━━━ Data

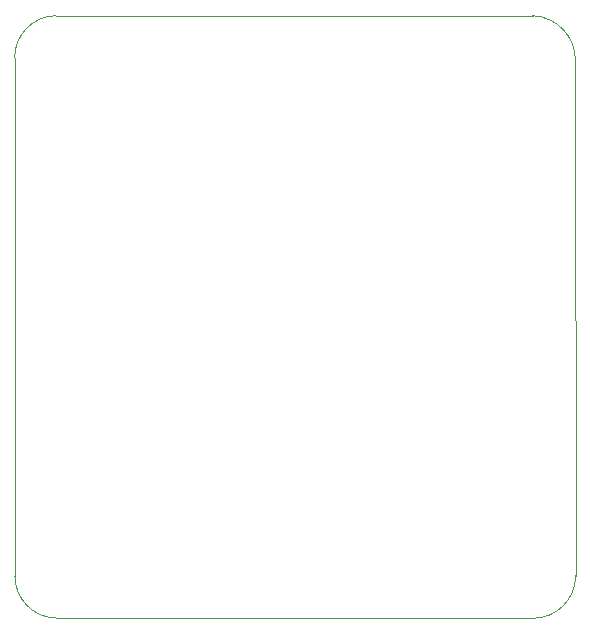
<source format=gm1>
G04 #@! TF.GenerationSoftware,KiCad,Pcbnew,7.0.7*
G04 #@! TF.CreationDate,2024-07-30T23:44:59+02:00*
G04 #@! TF.ProjectId,linefollower_pcb,6c696e65-666f-46c6-9c6f-7765725f7063,rev?*
G04 #@! TF.SameCoordinates,Original*
G04 #@! TF.FileFunction,Profile,NP*
%FSLAX46Y46*%
G04 Gerber Fmt 4.6, Leading zero omitted, Abs format (unit mm)*
G04 Created by KiCad (PCBNEW 7.0.7) date 2024-07-30 23:44:59*
%MOMM*%
%LPD*%
G01*
G04 APERTURE LIST*
G04 #@! TA.AperFunction,Profile*
%ADD10C,0.100000*%
G04 #@! TD*
G04 APERTURE END LIST*
D10*
X106570584Y-126022584D02*
G75*
G03*
X110170584Y-122422525I-84J3600084D01*
G01*
X106570584Y-126022525D02*
X66200000Y-126000000D01*
X110149984Y-78768109D02*
G75*
G03*
X106528907Y-75000001I-3771084J9D01*
G01*
X66146701Y-74999989D02*
G75*
G03*
X62674996Y-78545877I74999J-3545911D01*
G01*
X62700007Y-122454709D02*
G75*
G03*
X66200000Y-126000000I3545593J9D01*
G01*
X66146701Y-75000001D02*
X106528907Y-75000000D01*
X62699996Y-122454709D02*
X62674996Y-78545877D01*
X110150000Y-78768109D02*
X110170584Y-122422525D01*
M02*

</source>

━━━━━━

Problem ->
In the records above, find the line containing "X110149984Y-78768109D02*" and print it and every later line exactly, through the last one.

Answer for the task ->
X110149984Y-78768109D02*
G75*
G03*
X106528907Y-75000001I-3771084J9D01*
G01*
X66146701Y-74999989D02*
G75*
G03*
X62674996Y-78545877I74999J-3545911D01*
G01*
X62700007Y-122454709D02*
G75*
G03*
X66200000Y-126000000I3545593J9D01*
G01*
X66146701Y-75000001D02*
X106528907Y-75000000D01*
X62699996Y-122454709D02*
X62674996Y-78545877D01*
X110150000Y-78768109D02*
X110170584Y-122422525D01*
M02*

</source>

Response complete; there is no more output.